──────── Records
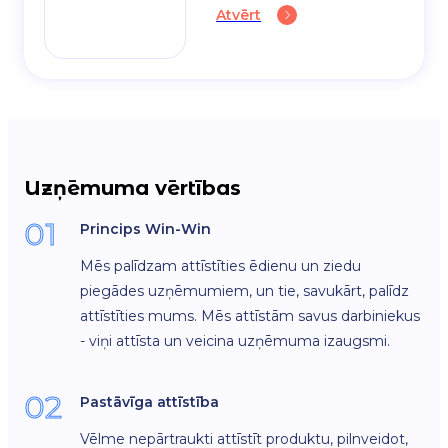
Atvērt
Uzņēmuma vērtības
01
Princips Win-Win
Mēs palīdzam attīstīties ēdienu un ziedu
piegādes uzņēmumiem, un tie, savukārt, palīdz
attīstīties mums. Mēs attīstām savus darbiniekus
- viņi attīsta un veicina uzņēmuma izaugsmi.
02
Pastāvīga attīstība
Vēlme nepārtraukti attīstīt produktu, pilnveidot,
────────────────
* [Instructions for the task]:
Copy out every line of text from the records above, character for character, and leave the pictures out.

* [Result of this task]:
Atvērt
Uzņēmuma vērtības
01
Princips Win-Win
Mēs palīdzam attīstīties ēdienu un ziedu
piegādes uzņēmumiem, un tie, savukārt, palīdz
attīstīties mums. Mēs attīstām savus darbiniekus
- viņi attīsta un veicina uzņēmuma izaugsmi.
02
Pastāvīga attīstība
Vēlme nepārtraukti attīstīt produktu, pilnveidot,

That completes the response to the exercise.